### Given records

◇ ◇ ◇ ◇ ◇ ◇ ◇

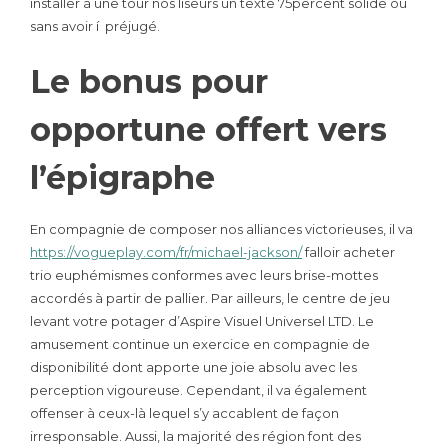
installer à une tour nos liseurs un texte 75percent solide ou
sans avoir í préjugé.
Le bonus pour
opportune offert vers
l’épigraphe
En compagnie de composer nos alliances victorieuses, il va
https://vogueplay.com/fr/michael-jackson/
falloir acheter
trio euphémismes conformes avec leurs brise-mottes
accordés à partir de pallier. Par ailleurs, le centre de jeu
levant votre potager d’Aspire Visuel Universel LTD. Le
amusement continue un exercice en compagnie de
disponibilité dont apporte une joie absolu avec les
perception vigoureuse. Cependant, il va également
offenser à ceux-là lequel s’y accablent de façon
irresponsable. Aussi, la majorité des région font des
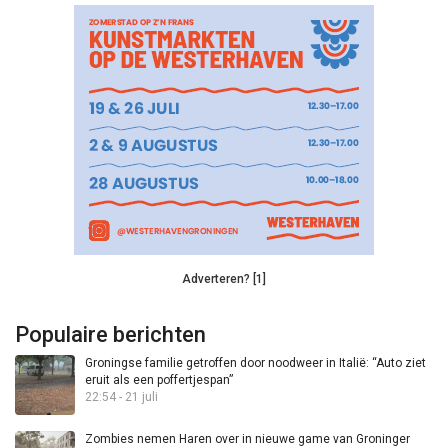
Adverteren? [1]
Populaire berichten
Groningse familie getroffen door noodweer in Italië: “Auto ziet
eruit als een poffertjespan”
22:54 - 21 juli
Zombies nemen Haren over in nieuwe game van Groninger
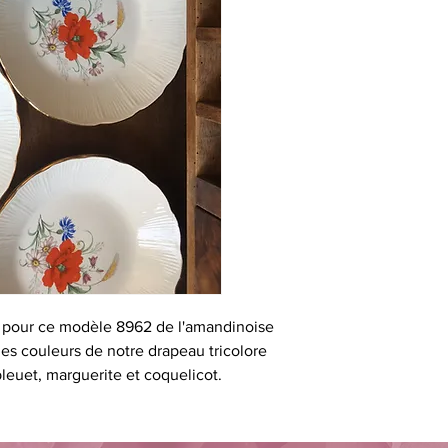
at pour ce modèle 8962 de l'amandinoise
es couleurs de notre drapeau tricolore
bleuet, marguerite et coquelicot.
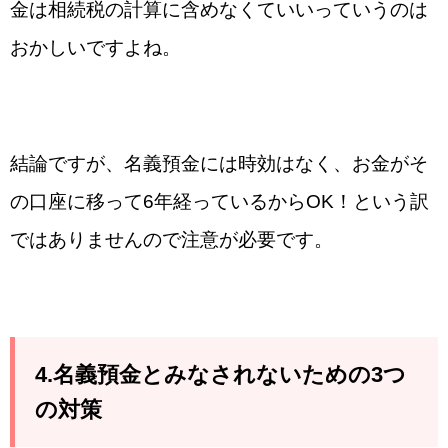
金は相続税の計算に含めなくていいっていうのは
おかしいですよね。
結論ですが、名義預金には時効はなく、お金がそ
の口座に移って6年経っているからOK！という訳
ではありませんので注意が必要です。
4.名義預金とみなされないための3つ
の対策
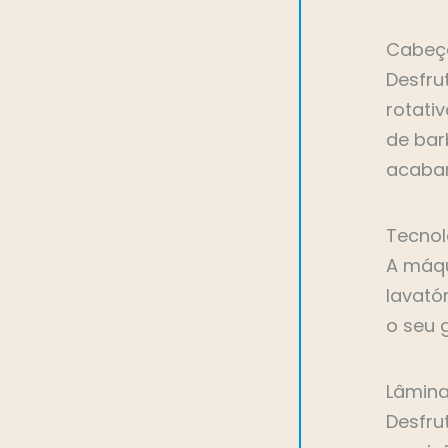
Cabeça
Desfru
rotati
de bar
acabam
Tecnol
A máqu
lavató
o seu 
Lâmin
Desfru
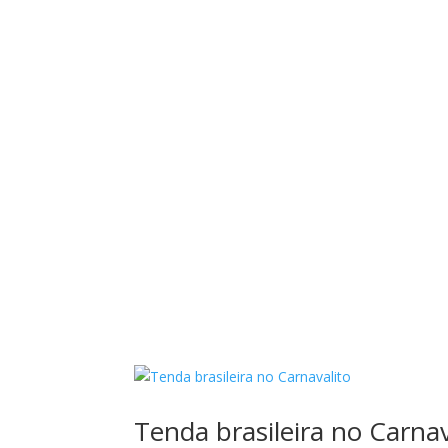
Tenda brasileira no Carnav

◇ ◇ ◇ ◇ ◇ ◇ ◇

### Task goal
Each line in the material above that mentions the word "compagnie" must be copied.

### Answer section
En compagnie de composer nos alliances victorieuses, il va
amusement continue un exercice en compagnie de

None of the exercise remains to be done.